● **TASK BRIEF**
Starting at the line that contains "Outline the neurite" and ending at the line that contains "Picture 2: 3-D", the lines below are to be given again exactly, with nothing added.

_ _ _ _ _

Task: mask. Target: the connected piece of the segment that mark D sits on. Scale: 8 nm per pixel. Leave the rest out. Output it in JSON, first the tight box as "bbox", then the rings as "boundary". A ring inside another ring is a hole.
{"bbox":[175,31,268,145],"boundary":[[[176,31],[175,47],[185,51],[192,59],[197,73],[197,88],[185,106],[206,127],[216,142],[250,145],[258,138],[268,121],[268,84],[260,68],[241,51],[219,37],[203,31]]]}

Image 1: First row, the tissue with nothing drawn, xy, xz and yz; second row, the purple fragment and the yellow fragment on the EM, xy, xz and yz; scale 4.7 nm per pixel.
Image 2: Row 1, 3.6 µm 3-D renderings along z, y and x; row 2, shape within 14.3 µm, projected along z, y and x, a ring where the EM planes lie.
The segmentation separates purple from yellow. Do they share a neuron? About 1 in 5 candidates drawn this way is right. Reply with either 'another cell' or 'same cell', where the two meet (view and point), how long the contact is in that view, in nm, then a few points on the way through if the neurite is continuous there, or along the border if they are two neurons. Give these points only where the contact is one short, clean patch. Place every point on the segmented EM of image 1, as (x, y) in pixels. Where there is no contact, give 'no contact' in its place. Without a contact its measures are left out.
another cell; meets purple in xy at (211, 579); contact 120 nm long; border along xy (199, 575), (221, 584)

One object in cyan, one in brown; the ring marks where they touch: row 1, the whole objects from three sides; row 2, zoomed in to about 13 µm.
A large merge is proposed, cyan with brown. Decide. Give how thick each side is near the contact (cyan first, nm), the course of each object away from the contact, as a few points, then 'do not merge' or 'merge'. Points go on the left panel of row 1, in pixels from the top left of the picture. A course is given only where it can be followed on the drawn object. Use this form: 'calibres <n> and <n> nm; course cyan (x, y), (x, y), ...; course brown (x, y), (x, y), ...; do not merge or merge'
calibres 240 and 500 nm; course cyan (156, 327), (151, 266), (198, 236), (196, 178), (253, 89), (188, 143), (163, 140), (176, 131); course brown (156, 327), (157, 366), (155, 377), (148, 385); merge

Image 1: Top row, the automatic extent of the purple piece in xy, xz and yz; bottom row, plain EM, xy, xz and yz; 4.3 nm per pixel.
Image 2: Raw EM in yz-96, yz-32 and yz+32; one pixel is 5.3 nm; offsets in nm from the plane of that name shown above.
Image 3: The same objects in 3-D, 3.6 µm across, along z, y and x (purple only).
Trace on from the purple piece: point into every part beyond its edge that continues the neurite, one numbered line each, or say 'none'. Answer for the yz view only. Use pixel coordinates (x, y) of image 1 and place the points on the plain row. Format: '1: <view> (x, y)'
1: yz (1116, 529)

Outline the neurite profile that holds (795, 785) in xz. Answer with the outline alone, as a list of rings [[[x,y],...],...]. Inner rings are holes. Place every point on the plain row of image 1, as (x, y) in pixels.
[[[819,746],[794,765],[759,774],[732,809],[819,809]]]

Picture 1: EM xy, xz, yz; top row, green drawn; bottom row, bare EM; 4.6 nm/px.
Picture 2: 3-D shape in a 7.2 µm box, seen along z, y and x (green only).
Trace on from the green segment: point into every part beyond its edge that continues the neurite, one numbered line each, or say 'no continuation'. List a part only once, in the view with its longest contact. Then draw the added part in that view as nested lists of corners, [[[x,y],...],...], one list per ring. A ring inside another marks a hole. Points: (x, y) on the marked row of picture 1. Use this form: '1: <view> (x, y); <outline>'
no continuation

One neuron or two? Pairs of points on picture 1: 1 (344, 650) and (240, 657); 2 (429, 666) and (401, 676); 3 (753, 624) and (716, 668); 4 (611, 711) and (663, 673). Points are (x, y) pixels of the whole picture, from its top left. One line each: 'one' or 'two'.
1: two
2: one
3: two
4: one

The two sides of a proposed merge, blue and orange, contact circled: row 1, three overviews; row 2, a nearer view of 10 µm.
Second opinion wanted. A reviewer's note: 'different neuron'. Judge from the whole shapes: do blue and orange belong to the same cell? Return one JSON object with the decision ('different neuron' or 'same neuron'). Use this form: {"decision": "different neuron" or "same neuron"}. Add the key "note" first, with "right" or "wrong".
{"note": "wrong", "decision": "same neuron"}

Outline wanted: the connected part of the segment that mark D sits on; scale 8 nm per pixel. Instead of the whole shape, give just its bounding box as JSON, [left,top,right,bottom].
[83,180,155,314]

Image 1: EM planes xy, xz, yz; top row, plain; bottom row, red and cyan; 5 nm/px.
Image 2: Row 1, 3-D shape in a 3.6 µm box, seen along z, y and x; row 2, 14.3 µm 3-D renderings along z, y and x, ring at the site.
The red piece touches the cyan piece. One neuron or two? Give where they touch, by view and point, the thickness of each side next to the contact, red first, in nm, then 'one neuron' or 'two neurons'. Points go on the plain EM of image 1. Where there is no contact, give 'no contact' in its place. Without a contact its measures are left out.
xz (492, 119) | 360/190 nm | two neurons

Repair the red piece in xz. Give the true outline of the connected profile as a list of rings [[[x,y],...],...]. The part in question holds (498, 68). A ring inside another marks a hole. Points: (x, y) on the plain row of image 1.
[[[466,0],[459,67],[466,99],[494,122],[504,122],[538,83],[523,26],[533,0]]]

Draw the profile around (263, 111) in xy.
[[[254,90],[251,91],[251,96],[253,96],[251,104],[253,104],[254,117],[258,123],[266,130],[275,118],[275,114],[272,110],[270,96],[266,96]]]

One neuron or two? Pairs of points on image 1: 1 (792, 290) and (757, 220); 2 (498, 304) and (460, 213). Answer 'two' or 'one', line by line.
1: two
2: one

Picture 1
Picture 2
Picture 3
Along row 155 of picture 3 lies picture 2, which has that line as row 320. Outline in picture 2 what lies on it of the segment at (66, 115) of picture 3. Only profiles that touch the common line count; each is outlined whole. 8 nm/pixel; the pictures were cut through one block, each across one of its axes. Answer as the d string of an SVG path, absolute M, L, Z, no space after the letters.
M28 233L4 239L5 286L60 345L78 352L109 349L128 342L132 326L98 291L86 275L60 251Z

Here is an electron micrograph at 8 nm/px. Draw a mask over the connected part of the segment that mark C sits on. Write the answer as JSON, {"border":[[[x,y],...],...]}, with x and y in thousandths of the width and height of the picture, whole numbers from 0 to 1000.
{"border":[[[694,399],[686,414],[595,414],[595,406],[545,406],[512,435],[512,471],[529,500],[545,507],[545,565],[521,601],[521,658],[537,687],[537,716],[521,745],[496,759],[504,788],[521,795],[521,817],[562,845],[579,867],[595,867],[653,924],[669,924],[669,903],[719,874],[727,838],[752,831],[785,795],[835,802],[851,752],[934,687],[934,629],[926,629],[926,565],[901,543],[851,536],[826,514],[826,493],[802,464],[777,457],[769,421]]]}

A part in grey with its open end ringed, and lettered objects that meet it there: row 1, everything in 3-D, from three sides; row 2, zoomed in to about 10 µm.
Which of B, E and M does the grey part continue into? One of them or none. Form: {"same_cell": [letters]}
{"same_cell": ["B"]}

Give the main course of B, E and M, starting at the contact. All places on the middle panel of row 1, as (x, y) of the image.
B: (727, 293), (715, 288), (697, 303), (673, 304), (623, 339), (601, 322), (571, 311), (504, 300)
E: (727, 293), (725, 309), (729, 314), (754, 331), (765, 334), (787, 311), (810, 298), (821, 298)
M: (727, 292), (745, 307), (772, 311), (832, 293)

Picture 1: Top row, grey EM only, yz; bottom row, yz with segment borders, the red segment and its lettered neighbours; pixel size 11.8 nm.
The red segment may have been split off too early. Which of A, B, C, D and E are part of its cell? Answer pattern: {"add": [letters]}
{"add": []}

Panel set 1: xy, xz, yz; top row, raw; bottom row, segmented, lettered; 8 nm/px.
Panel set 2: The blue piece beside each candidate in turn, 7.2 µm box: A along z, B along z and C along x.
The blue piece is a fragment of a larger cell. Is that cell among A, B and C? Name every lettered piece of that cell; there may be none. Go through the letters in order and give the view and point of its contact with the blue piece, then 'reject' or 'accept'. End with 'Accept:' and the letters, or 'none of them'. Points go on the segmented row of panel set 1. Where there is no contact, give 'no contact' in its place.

_ _ _ _ _

● **EXERCISE ANSWER**
Outline the neurite profile that holds (795, 785) in xz. Answer with the outline alone, as a list of rings [[[x,y],...],...]. Inner rings are holes. Place every point on the plain row of image 1, as (x, y) in pixels.
[[[819,746],[794,765],[759,774],[732,809],[819,809]]]

Picture 1: EM xy, xz, yz; top row, green drawn; bottom row, bare EM; 4.6 nm/px.
Picture 2: 3-D shape in a 7.2 µm box, seen along z, y and x (green only).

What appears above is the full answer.